Palavras-chave: transtorno do espectro autista, pediatras, diagnóstico.

ABSTRACT

Autistic spectrum disorder (ASD) is a neurodevelopmental disorder whose diagnosis requires trained and informed professionals to perform it properly. Knowing that the prognosis of children with the disorder is directly related to early diagnosis, this study aimed to verify the inclusion of the active search for signs of risk for autism in routine pediatric consultations. The target audience of the study was formed by parents or guardians of children already diagnosed with ASD, and the analysis took place through a questionnaire applied to the parents, as well as interviews with them. The data in this study showed that in 62.5% of cases, parents were the first to identify early signs of ASD, and in only 3.5%, pediatricians identified them. The average age of the children at the time the warning signs were perceived was 24.5 months, with two years of age in 53.5% of cases. Was also found that 42.8% of parents had their complaints not valued by pediatricians, and that in 78.5% of children, delayed speech was the early sign that first caught the attention of parents. Other early signs such as not answering by name were present in 51.8% of children, and also, 51.8% had repetitive movements. It was concluded that there is still a lack of information about autism both at a professional and social level, since most families had never heard of autism and that prejudice is still a difficulty related in the disorder.

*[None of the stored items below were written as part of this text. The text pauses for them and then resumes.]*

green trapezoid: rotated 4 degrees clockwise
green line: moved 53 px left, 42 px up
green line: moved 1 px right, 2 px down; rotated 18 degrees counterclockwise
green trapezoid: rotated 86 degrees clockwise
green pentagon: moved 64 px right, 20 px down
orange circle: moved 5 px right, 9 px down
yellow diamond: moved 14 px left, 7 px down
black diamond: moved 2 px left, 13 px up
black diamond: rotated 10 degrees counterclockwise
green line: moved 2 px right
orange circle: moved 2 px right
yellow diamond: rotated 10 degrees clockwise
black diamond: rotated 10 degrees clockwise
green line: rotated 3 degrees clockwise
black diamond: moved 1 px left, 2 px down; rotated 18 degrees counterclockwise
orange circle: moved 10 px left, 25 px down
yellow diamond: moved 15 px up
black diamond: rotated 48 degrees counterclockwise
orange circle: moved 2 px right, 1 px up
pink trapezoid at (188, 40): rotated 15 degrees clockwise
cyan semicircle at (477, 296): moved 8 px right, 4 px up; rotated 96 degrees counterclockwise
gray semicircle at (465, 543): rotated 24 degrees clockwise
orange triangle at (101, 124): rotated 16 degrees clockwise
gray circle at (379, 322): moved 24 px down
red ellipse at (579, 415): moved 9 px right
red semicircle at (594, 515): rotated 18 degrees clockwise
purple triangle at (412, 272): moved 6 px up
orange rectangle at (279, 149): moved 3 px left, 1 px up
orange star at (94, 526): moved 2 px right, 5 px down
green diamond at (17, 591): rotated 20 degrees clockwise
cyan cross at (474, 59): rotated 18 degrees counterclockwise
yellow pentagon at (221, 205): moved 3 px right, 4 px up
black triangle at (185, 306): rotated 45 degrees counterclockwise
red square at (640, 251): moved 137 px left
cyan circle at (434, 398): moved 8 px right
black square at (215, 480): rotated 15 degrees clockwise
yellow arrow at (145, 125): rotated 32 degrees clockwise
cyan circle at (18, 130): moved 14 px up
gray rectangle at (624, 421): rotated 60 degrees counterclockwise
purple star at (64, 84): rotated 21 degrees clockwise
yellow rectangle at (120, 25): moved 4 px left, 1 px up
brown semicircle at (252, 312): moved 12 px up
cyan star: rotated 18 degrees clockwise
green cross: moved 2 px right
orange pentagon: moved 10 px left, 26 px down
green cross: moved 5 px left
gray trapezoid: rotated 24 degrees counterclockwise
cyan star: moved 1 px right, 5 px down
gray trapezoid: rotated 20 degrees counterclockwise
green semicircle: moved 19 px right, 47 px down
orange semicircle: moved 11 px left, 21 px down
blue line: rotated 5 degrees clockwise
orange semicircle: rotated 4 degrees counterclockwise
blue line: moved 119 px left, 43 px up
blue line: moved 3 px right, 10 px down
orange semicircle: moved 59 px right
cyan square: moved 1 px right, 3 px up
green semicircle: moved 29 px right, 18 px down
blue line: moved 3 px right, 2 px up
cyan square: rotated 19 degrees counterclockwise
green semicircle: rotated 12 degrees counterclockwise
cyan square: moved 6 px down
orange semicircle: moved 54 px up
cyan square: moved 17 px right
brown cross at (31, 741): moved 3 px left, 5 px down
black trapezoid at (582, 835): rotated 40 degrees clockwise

Keywords: autism spectrum disorder, pediatricians, diagnosis.


INTRODUÇÃO

A amplificação do conceito de transtorno do espectro autista (TEA) após a publicação da quinta edição do Manual Diagnóstico e Estatístico de Transtornos Mentais¹ (DSM-V), direcionou para uma elevação no número de casos de autismo. O TEA engloba transtornos antes chamados de autismo infantil precoce, autismo infantil, autismo de Kanner, autismo de autofuncionamento, autismo atípico, transtorno global do desenvolvimento sem outra especificação, transtorno desintegrativo da infância e transtorno de Asperger².

Seu diagnóstico é essencialmente clínico e considera os critérios estabelecidos pelo DSM-V, sendo estes: déficits persistentes na comunicação social recíproca e interação social, padrões restritos e repetitivos de comportamento, interesses ou atividades. Os sintomas devem estar presentes precocemente no período do desenvolvimento, e causam prejuízo clinicamente significativo no desenvolvimento social, profissional ou em outras áreas importantes da vida do indivíduo no presente.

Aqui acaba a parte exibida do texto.